Be informed by your audience: Make data-driven decisions to study behaviour patterns of your loyal subscribers, and replicate that for engagement.
Registration data: According to several studies, a registered user is 10-15x more likely to convert to a paying subscriber.
Khanna stressed the need to understand the journey of loyal subscribers, specifically looking at these questions:
How did they register?
What was the source of registration?
Were they an app user?
Were they a direct user?
Did they come from social channels?
What stories are leading to registrations?
Then, they build a strategy that addresses the answers, he said.
Enhancing a user’s onboarding journey is also crucial. Since the first 7-10 days are the most important during user onboarding, conveying the value of the subscription product is essential, Khanna said.
Analyse top subscription drivers: Tailor channel strategies to enhance conversions. For NDTV Profit, app users and newsletter subscribers were converting quickly. In 2019-2020, the brand set up a WhatsApp channel with half a million subscribers and witnessed their highest ever conversion rate through the medium.
“On this channel we shared 3-4 premium stories everyday, in addition to certain free stories.
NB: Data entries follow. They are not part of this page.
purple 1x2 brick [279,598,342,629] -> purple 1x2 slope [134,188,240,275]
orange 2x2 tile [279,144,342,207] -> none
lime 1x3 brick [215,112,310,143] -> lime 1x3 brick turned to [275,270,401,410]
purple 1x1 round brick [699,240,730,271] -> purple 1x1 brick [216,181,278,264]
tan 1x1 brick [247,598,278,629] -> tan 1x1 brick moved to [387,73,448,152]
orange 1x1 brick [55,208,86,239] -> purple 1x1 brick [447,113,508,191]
We also communicated why users should subscribe to our product: It paid off,” Khanna said.
Profile of a likely subscriber
Tracking data has helped the company build a profile of a user who is likely to pay:
Five+ days active: Currently, 80 percent of the financial news channel’s subscribers are active for more than five days every month on the app or the website.
Newsletter sign-ups: A user coming in through a newsletter shows high engagement with more than six to seven pages per session.
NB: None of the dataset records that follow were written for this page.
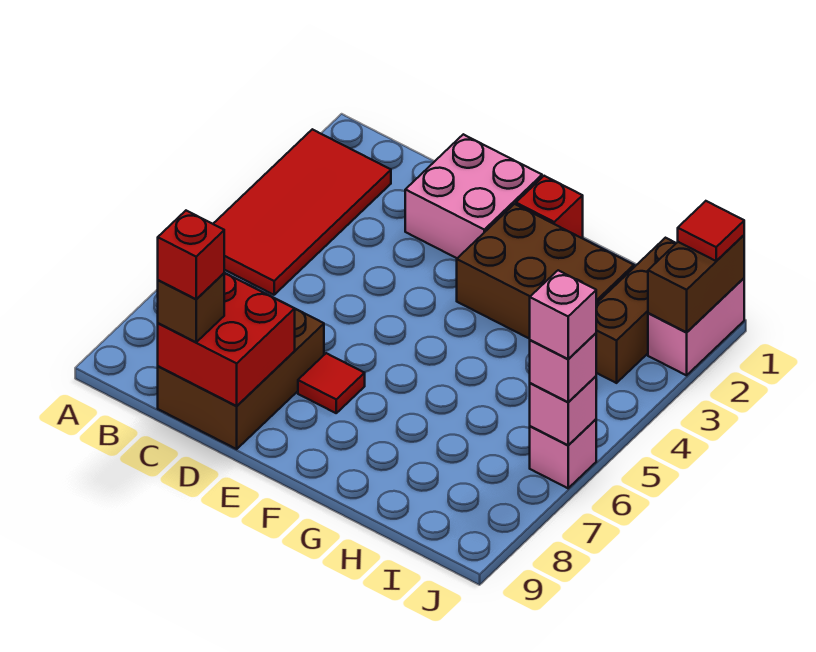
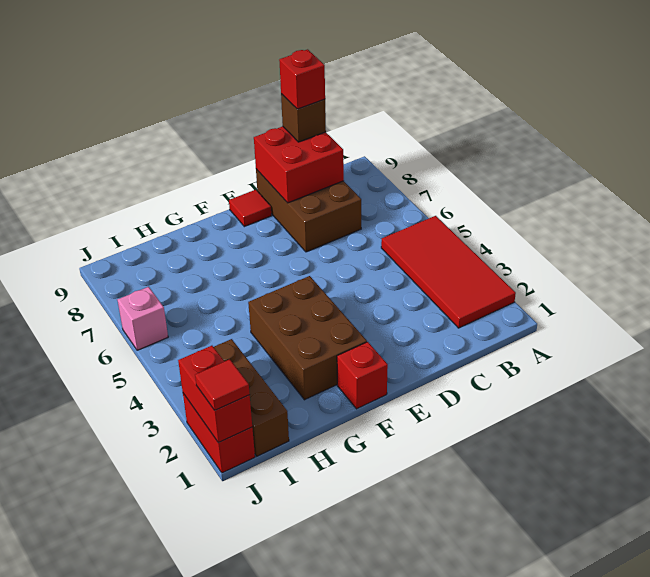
pink 2x2 brick [405,134,542,258] -> none
red 1x1 tile [298,353,365,413] -> red 1x1 tile moved to [229,190,271,227]
brown 2x3 brick [457,204,634,339] -> brown 2x3 brick turned to [248,276,367,400]
pink 1x2 brick [648,278,744,375] -> red 1x2 brick [183,393,255,473]
brown 1x2 brick [648,235,744,332] -> red 1x2 brick [178,346,252,443]
pink 1x1 brick [530,376,596,445] -> none
pink 1x1 brick [530,333,596,402] -> none
pink 1x1 brick [530,270,596,359] -> none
Mobile app use: Available on iOS and Android, the app is ad free and personalised according to users’ reading habits. Mapping the different app features has helped the brand discern its most engaged users and build a strategy around it.
Reads multiple categories: Any user perusing more than 3-4 sections is a potential subscriber.
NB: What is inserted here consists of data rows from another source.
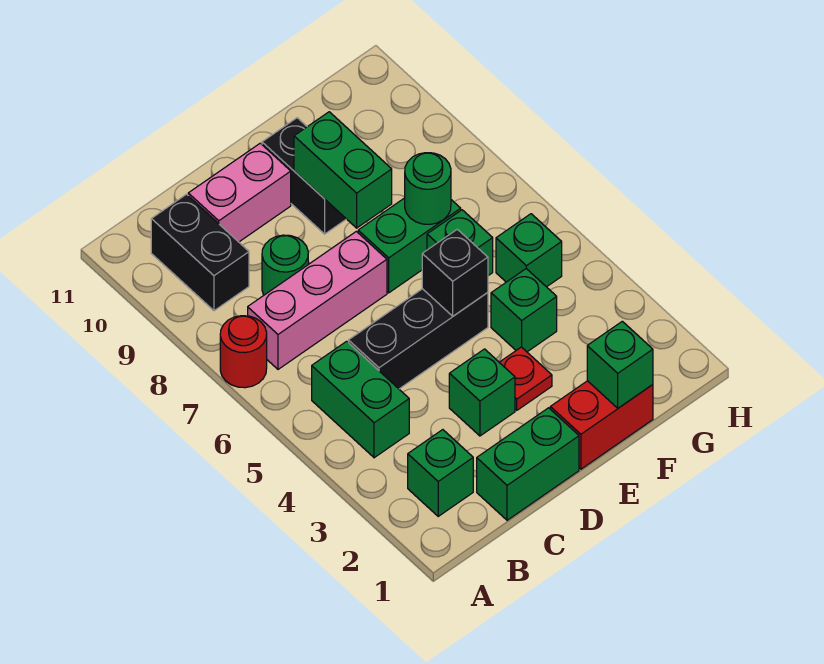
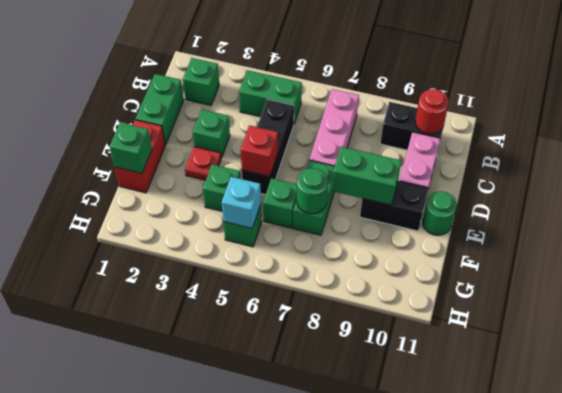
red 1x1 round brick [220,316,267,388] -> red 1x1 round brick moved to [415,89,449,134]
green 1x1 round brick [262,235,308,295] -> green 1x1 round brick moved to [423,191,457,235]
black 1x1 brick [422,229,488,316] -> red 1x1 brick [241,125,278,176]
none -> cyan 1x1 brick [222,177,261,228]

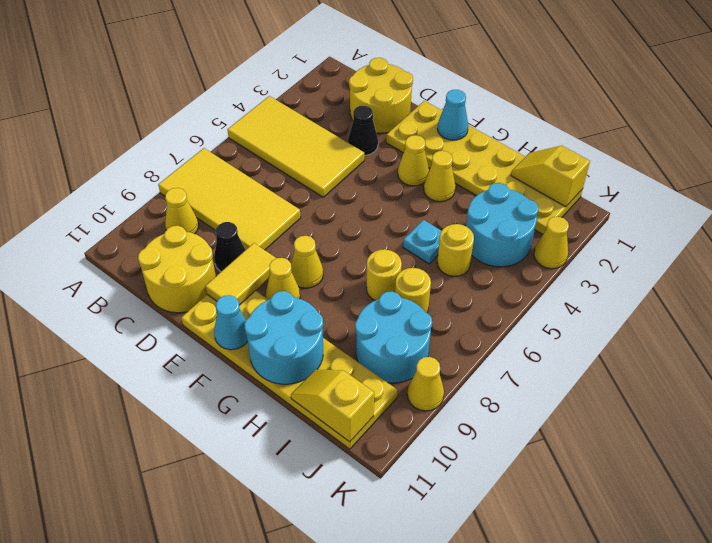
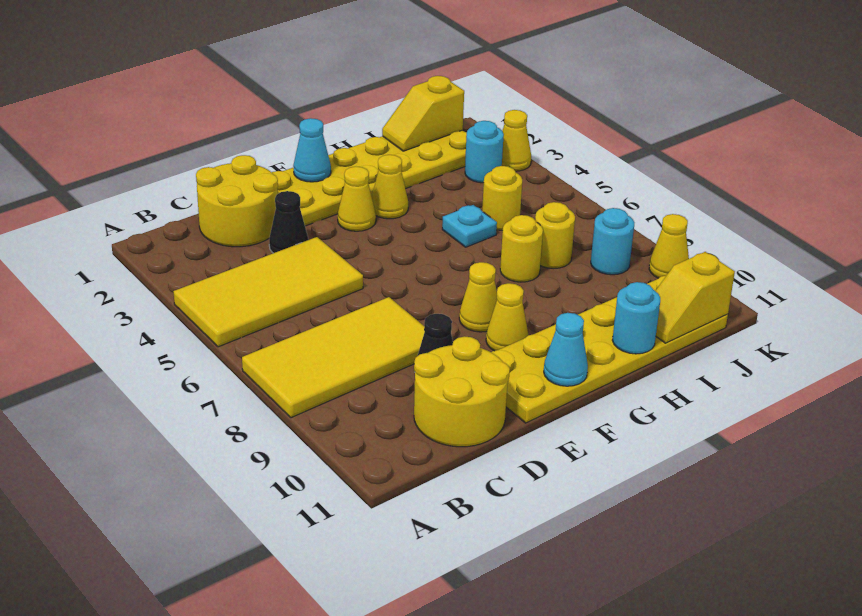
yellow 1x1 cone [165,188,198,234] -> none
yellow 1x2 tile [205,243,276,305] -> none
cyan 2x2 round brick [244,291,323,384] -> cyan 1x1 round brick [612,282,660,354]
cyan 2x2 round brick [466,183,539,267] -> cyan 1x1 round brick [465,121,504,183]
cyan 2x2 round brick [355,291,432,383] -> cyan 1x1 round brick [591,208,634,275]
Uses multiple devices: Most of NDTV Profit’s users are active on two devices. The “very heavy” users access the content on more than three devices, and are thus, highly likely to convert to paying subscribers.
Follows multiple authors: If a user bookmarks a lot of articles or follows multiple authors, they qualify as a very engaged user, and are highly likely to subscribe.
“We treat this segment of users differently than the others, by emailing the users when their favourite authors publish a story. This is an important metric to track because it builds brand loyalty,” said Khanna.
User segmentation for the win
“Slicing and dicing data to create different segments of users and treating each segment differently is key to acquisitions and retention,” said Khanna.
The company uses the RFV (Recency, Frequency, Volume) and RFM (Recency, Frequency, Monetisation) method to split users into segments such as potential loyalists, loyal customers, about to sleep, etc.
“We have certain subscribers who are either ‘about to sleep’ or are ‘hibernating.’ We need a different strategy to tackle these segments and get them back on the app and website,” he said.
“Even if a publisher does not have access to tools, they can still carry out segmentation through user data – last login, number of sessions, etc., and assign a score for each category,” he added.
Preemptive action to prevent churn
Rather than waiting for a user to churn out, the brand must be proactive by means of push notifications, emails or WhatsApp, recommended Khanna.
For this purpose, NDTV Profit has combined its strong data analytics team, which creates custom events and metrics – and the engagement team, which chases those metrics.
“We had a loyal user base at BQ Prime. So, when we got acquired by NDTV, we did not see any obvious negative metrics,” he said.
Khanna added that while they have seen a slight traffic drop after the domain change, they are confident it will bounce back within a few months due to their efforts to inform users about it throughout the process.